Closed johnnyL7 closed 3 years ago
Hm, have you had a chance to test this code btw?
It looks like it only grabs the best checkpoint in the entire experiment (not one for each trial and not the latest), and I don't think you need to restore the agent if the training hasn't been killed yet.
Also, when is export_policy_from_checkpoint
called?
I think it's fine if it uses get_best_checkpoint and only saves the 'best' from all the trials up until this point. We only need to save one and overwrite it if there's a new and better checkpoint as training continues.

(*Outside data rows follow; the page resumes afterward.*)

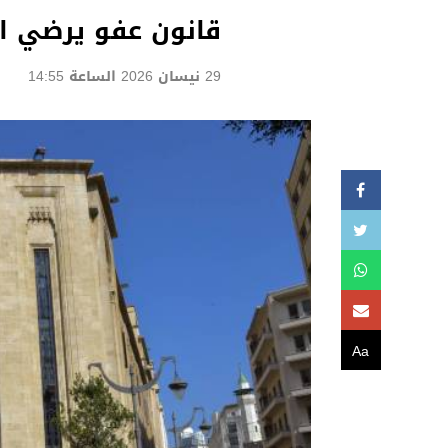
قانون عفو يرضي ال
29 نيسان 2026 الساعة 14:55
Aa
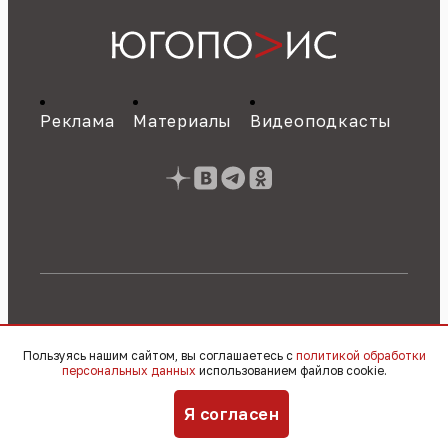
Реклама
Материалы
Видеоподкасты
Свидетельство о регистрации СМИ ЭЛ № ФС
77 - 89784 от 22.07.2025 г.
Политика об
Пользуясь нашим сайтом, вы соглашаетесь с
политикой обработки
обработке персональных данных
персональных данных
использованием файлов cookie.
© 2010 – 2026, OOO «Югополис» / 16+
Я согласен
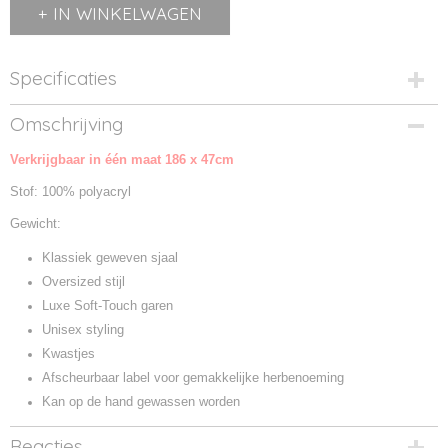
IN WINKELWAGEN
Specificaties
Productcode
Omschrijving
B500-1
Verkrijgbaar in één maat 186 x 47cm
Productcode leverancier
B500
Stof: 100% polyacryl
Gewicht:
Klassiek geweven sjaal
Oversized stijl
Luxe Soft-Touch garen
Unisex styling
Kwastjes
Afscheurbaar label voor gemakkelijke herbenoeming
Kan op de hand gewassen worden
Reacties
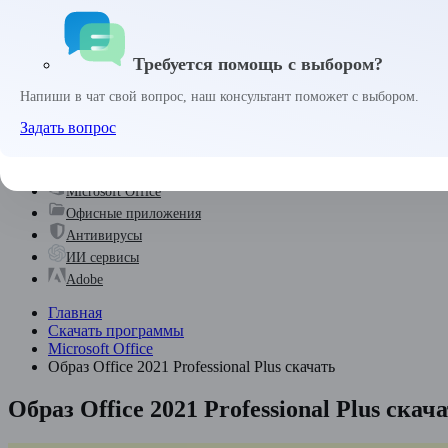
Войти
Требуется помощь с выбором?
Забыли пароль?
Запомнить меня
Напиши в чат свой вопрос, наш консультант поможет с выбором.
0 
₽
Задать вопрос
Комплекты
Microsoft Windows
Microsoft Office
Офисные приложения
Антивирусы
ИИ сервисы
Adobe
Главная
Скачать программы
Microsoft Office
Образ Office 2021 Professional Plus скачать
Образ Office 2021 Professional Plus скач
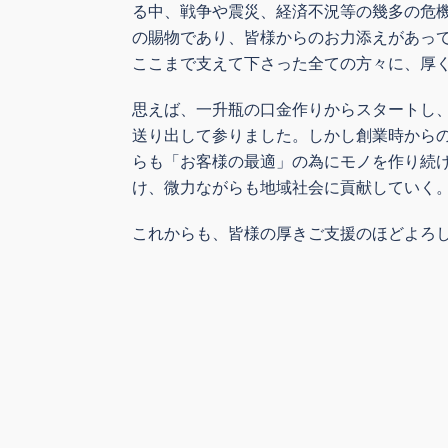
る中、戦争や震災、経済不況等の幾多の危
の賜物であり、皆様からのお力添えがあっ
ここまで支えて下さった全ての方々に、厚
思えば、一升瓶の口金作りからスタートし
送り出して参りました。しかし創業時から
らも「お客様の最適」の為にモノを作り続
け、微力ながらも地域社会に貢献していく。
これからも、皆様の厚きご支援のほどよろ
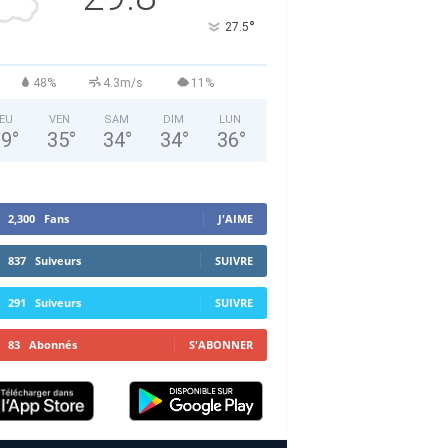
°
27.5
48%
4.3m/s
11%
EU
VEN
SAM
DIM
LUN
29
°
35
°
34
°
34
°
36
°
2,300
Fans
J'AIME
837
Suiveurs
SUIVRE
291
Suiveurs
SUIVRE
83
Abonnés
S'ABONNER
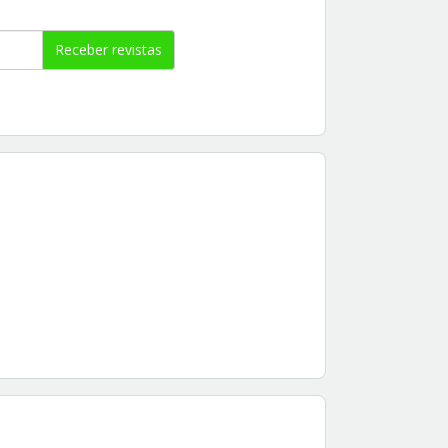
Receber revistas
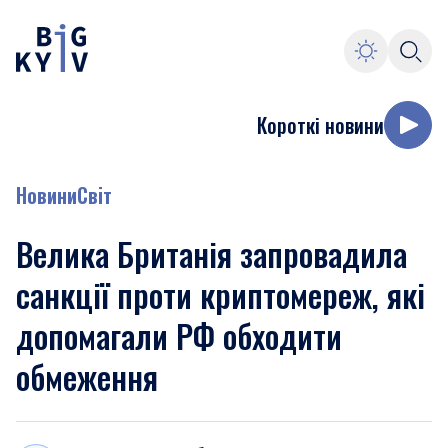
Короткі новини
Новини
Світ
Велика Британія запровадила
санкції проти криптомереж, які
допомагали РФ обходити
обмеження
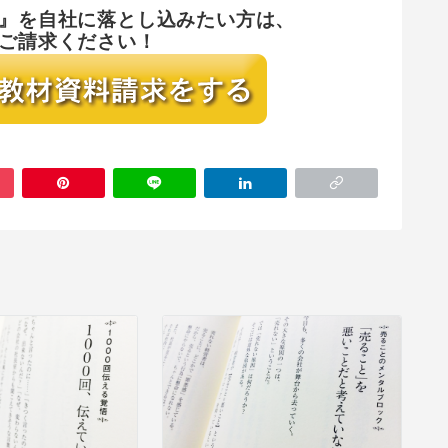
』を
自社に落とし込みたい方は、
ご請求ください！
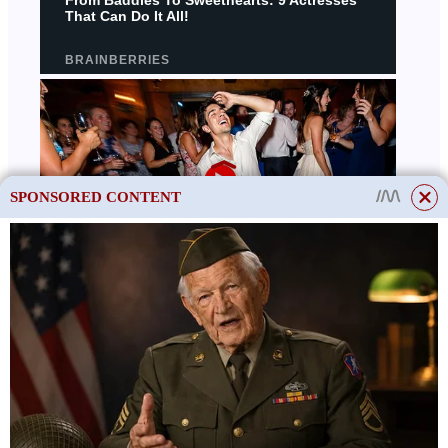
SPONSORED CONTENT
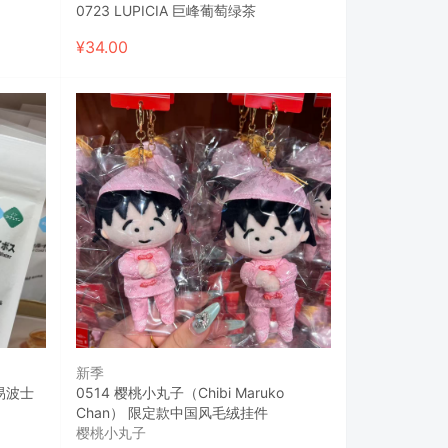
0723 LUPICIA 巨峰葡萄绿茶
¥
34.00
新季
易波士
0514 樱桃小丸子（Chibi Maruko
Chan） 限定款中国风毛绒挂件
樱桃小丸子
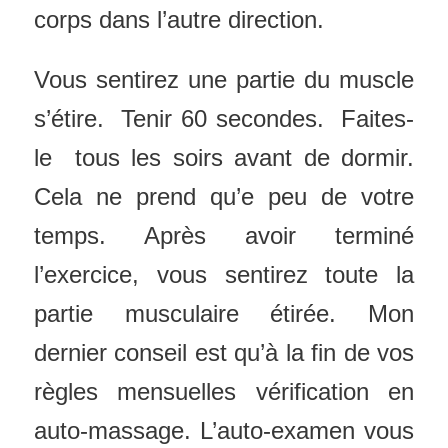
corps dans l’autre direction.
Vous sentirez une partie du muscle
s’étire. Tenir 60 secondes. Faites-
le tous les soirs avant de dormir.
Cela ne prend qu’e peu de votre
temps. Après avoir terminé
l’exercice, vous sentirez toute la
partie musculaire étirée. Mon
dernier conseil est qu’à la fin de vos
règles mensuelles vérification en
auto-massage. L’auto-examen vous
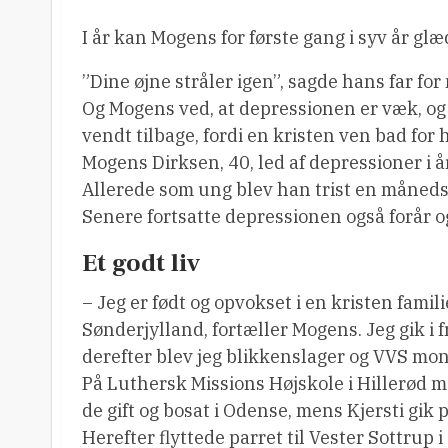
I år kan Mogens for første gang i syv år glæde
”Dine øjne stråler igen”, sagde hans far for 
Og Mogens ved, at depressionen er væk, og
vendt tilbage, fordi en kristen ven bad for 
Mogens Dirksen, 40, led af depressioner i å
Allerede som ung blev han trist en månedst
Senere fortsatte depressionen også forår
Et godt liv
– Jeg er født og opvokset i en kristen famil
Sønderjylland, fortæller Mogens. Jeg gik i f
derefter blev jeg blikkenslager og VVS mon
På Luthersk Missions Højskole i Hillerød m
de gift og bosat i Odense, mens Kjersti gik 
Herefter flyttede parret til Vester Sottru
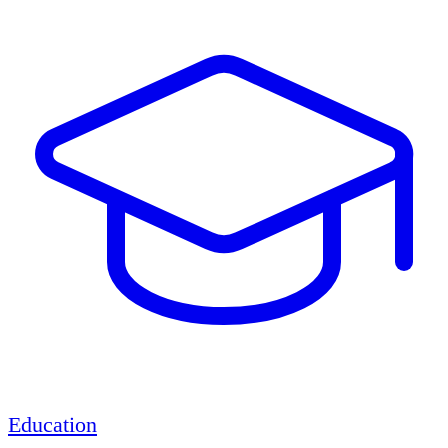
Education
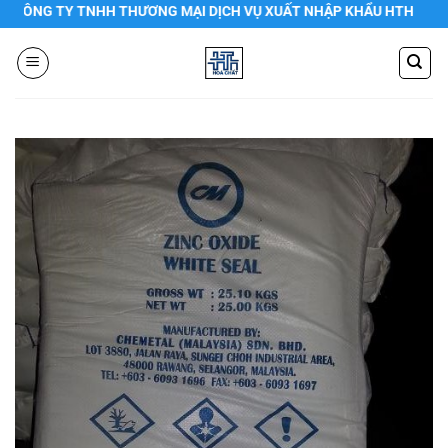
Chuyển
NG TY TNHH THƯƠNG MẠI DỊCH VỤ XUẤT NHẬP KHẨU HTH
đến
nội
dung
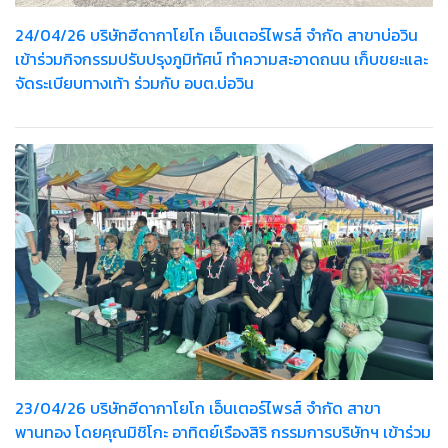
24/04/26 บริษัทฮีดากาโยโก เอ็นเตอร์ไพรส์ จำกัด สาขาบ่อวิน
เข้าร่วมกิจกรรมปรับปรุงภูมิทัศน์ ทำความสะอาดถนน เก็บขยะและ
จัดระเบียบทางเท้า ร่วมกับ อบต.บ่อวิน
23/04/26 บริษัทฮีดากาโยโก เอ็นเตอร์ไพรส์ จำกัด สาขา
พานทอง โดยคุณมิชิโกะ อาทิตย์เรืองสิริ กรรมการบริษัทฯ เข้าร่วม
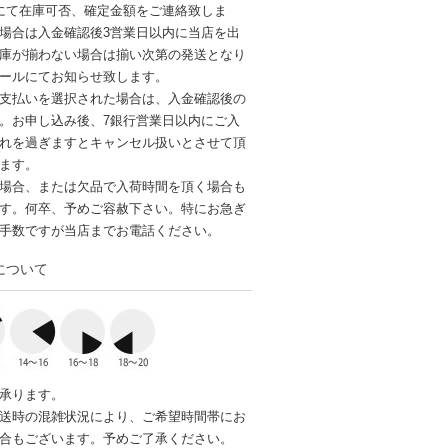
にて在庫可否、確定金額をご連絡致しま
場合は入金確認後3営業日以内に当店を出
庫が揃わない場合は揃い次第の発送となり
ールにてお知らせ致します。
支払いを選択された場合は、入金確認後の
。お申し込み後、7銀行営業日以内にご入
れを過ぎますとキャンセル扱いとさせて頂
ます。
場合、または欠品で入荷時間を頂く場合も
す。何卒、予めご容赦下さい。特にお急ぎ
手数ですが当店までお電話ください。
について
承ります。
送時の混雑状況により、ご希望時間帯にお
合もございます。予めご了承ください。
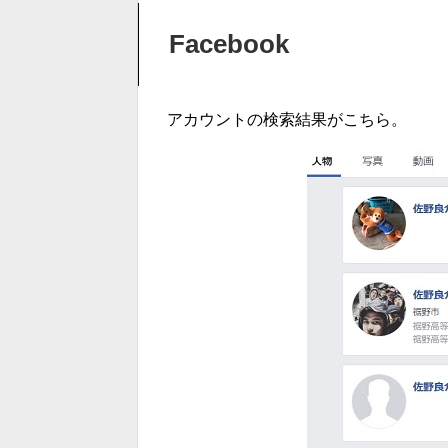
Facebook
アカウントの検索結果がこちら。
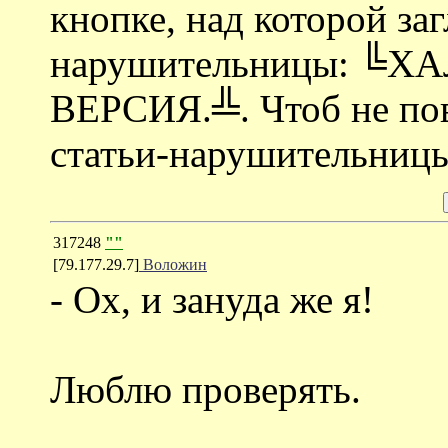
кнопке, над которой заг
нарушительницы: ╚Х
ВЕРСИЯ.╩. Чтоб не по
статьи-нарушительницы
317248
""
[79.177.29.7]
Воложин
- Ох, и зануда же я!
Люблю проверять.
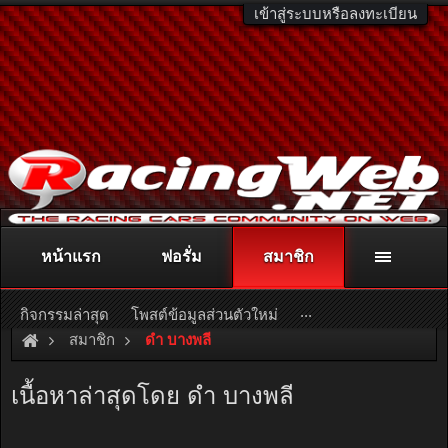
เข้าสู่ระบบหรือลงทะเบียน
หน้าแรก
ฟอรั่ม
สมาชิก
ติดต่อลงโฆษณา
racingweb@gmail.com
หรือโทร. 081-811-1138
หรืออ่านรายละเอียดเพิ่มเติม คลิกที่นี่
...
กิจกรรมล่าสุด
โพสต์ข้อมูลส่วนตัวใหม่
สมาชิก
ดำ บางพลี
เนื้อหาล่าสุดโดย ดำ บางพลี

Then the webapp can show the 'download policy' button when a policy is available, even while training continues.
Small things:
save_best_policy
?@ejunprung
Also, when is
export_policy_from_checkpoint
called?
I think @johnnyL7 still needs to hook up the callback. Since he marked this as WIP I'm converting it to a draft too
Oh, I see. I'll check again later when Johnny is done.
@johnnyL7 @brettskymind is this meant to go into #372 or #262 ?
@ejunprung I finished plugging it in so it should overwrite the best checkpoint at each checkpoint_iteration (+1 iteration just to make sure all checkpoints are properly saved before the agent is loaded)
Instead of reinstantiating the agent, I access the one available thru callbacks, which should save some time.
I tested the code and it works on the AGV model locally, but runs out of memory even with 1 PBT trial. This shouldnt be a problem in the web app where we can scale the memory, but makes it harder to test.
As for connecting it to the webapp, we can make a experiment_progress_report.txt
that summarizes the best trial where the best checkpoint model up to now can be found.
Let me know what you think, @slinlee
@slinlee I think it's unrelated to reward balancing. This is for grabbing policies at any checkpoint so you don't have to wait until training finishes to test the policy.
@johnnyL7 Nice! I'll try it tomorrow. I don't think there should be memory issues (even locally) so that is weird.
@ejunprung yeah but the pull request is pointing at a really old balancing branch
Oh lol. Dude @johnnyL7 you should create a fresh branch.
@slinlee I am a bit confused now on which is the old one: bg_balance
or bg_reward_blancing
. I thought bg_balance
was the most recent branch Brett and I worked on to merge into test, so I opened this PR to go into bg_balance
Please let me know where I've gone wrong along the way, and sorry for the mixup! lol
@johnnyL7 - usually pull requests go to the default branch. So in nativerl, it will go to dev
From there we can merge or release it to 'test' , staging or prod.
If we base this PR on the rebalancing PR then this change won't be released until the rebalancing one is done, reviewed, and then tested. I don't think these two features are dependant on each other so basing the PR on dev
will let us release this more quickly.
Let me know if that makes sense.
Ah yes that makes sense, I guess my rationale was that bg_balance
has the newest features that are going to be merged into TEST very soon, so I wanted to grab the "latest" from TEST to branch off of.
It makes sense what you said because it's not guaranteed that bg_balnace
is ready yet, so better to branch from dev. I will rebase and push the commit
@johnnyL7 I created #383 which I think covers the changes for saving the best policy during training. If that looks good, we can replace this PR with that one.
cc @ejunprung
Closing b/c we separated into a different PR. https://github.com/SkymindIO/nativerl/pull/383
Callbacks will generate an agent that, restored from the nearest checkpoint, and export to a the expected model format in each of the trials.